▶ **Text**
====

This Bites

My summation of my first week of school: I loathe this (mostly).

I have become super cranky this week and have come to the conclusion that I’m way too old for this bullshit. I hate everybody and everything.

And I really need a nap.

In the good news department, by-and-large, I like my two teachers. They are both friendly, outgoing, and funny. My primary instructor, whom we will call Mr Chappelle, also teaches my clinical rotation. He prides himself on being an amateur stand-up comedian as well as enjoying the local karaoke scene. He loves teaching, and it shows. He engages his students and invites them into the conversation.

We have not had our first exam yet, however, so there is no telling how I will feel about either of my teachers in two weeks’ time. I remember last year being lulled into a false sense of security leading into the first exam. Loved my teachers, loved school, then I failed the exam and wanted to die because I felt like I knew nothing.

But I’m still here, so I turned it around, ultimately.

My class is much smaller (less than half) as last year, but is a LOT longer — lectures are almost FOUR hours long. I also (AGAIN) got stuck sitting totally in the back, so I am ignored most of the time. I wanted a seat up front, but had to go to the bookstore before my first class and ended up late getting in. Thus, once again, all the way back and in the corner.

In that location, if I answer a question, the people in the front get to it first. I am, essentially, ignored by EVERYONE — so my engagement in class has fallen to near zero. I open up the lecture and essentially study on my own. Sometimes I doodle. Our new teacher allows us to use our phones in class (subject to spot inspection at any time to make sure we’re not on Facebook or chat), so I sit back there and google the subject matter rather than ask questions.

Making matters worse, because I am fat, I can barely sit in the tiny student desks. This has been a minor problem in the past, only it’s worse now because lecture is so damn long and I have gained far too much weight. After about an hour, my ass falls asleep, and I start shifting around because I can’t get comfortable. Feeling like Big Hero 6, I doodled myself amongst my notes pissed off, fat, and crammed into a tiny desk:

That kinda sums up my day. I was grumpy and not in the mood to be laughing and being silly. I just felt like total crap and was bored out of my mind. Medicine is fun, but not when you’re sitting in the back and can’t talk to anyone or be part of the conversation. After a while, honestly, I stop trying. The isolation feeds my depression. A lot. I have to get over this and learn to bloom where I’m planted or it’s gonna be one very long semester.

====

▶ **Data extracts**
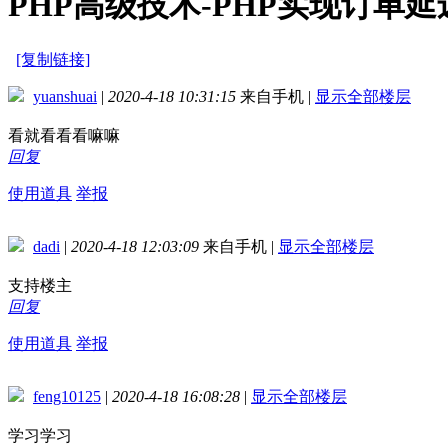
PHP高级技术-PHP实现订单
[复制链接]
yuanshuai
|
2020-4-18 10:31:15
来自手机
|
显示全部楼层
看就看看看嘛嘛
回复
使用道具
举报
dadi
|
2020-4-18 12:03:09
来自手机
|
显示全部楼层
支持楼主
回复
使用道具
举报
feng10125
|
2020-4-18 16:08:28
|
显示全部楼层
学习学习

====

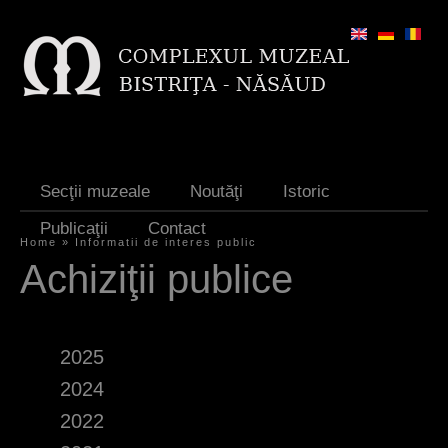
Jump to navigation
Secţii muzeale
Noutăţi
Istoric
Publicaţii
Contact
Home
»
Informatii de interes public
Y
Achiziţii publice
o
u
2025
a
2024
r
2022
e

====

▶ **Tasks to complete**
[A] According to the post, how long are the lectures?
[B] Reproduce the post from "My summation of" to "need a nap.".
Draw only on the post; the listing plays no part.

▶ **Solutions**
[A] They are almost four hours long.

[B]
My summation of my first week of school: I loathe this (mostly).

I have become super cranky this week and have come to the conclusion that I’m way too old for this bullshit. I hate everybody and everything.

And I really need a nap.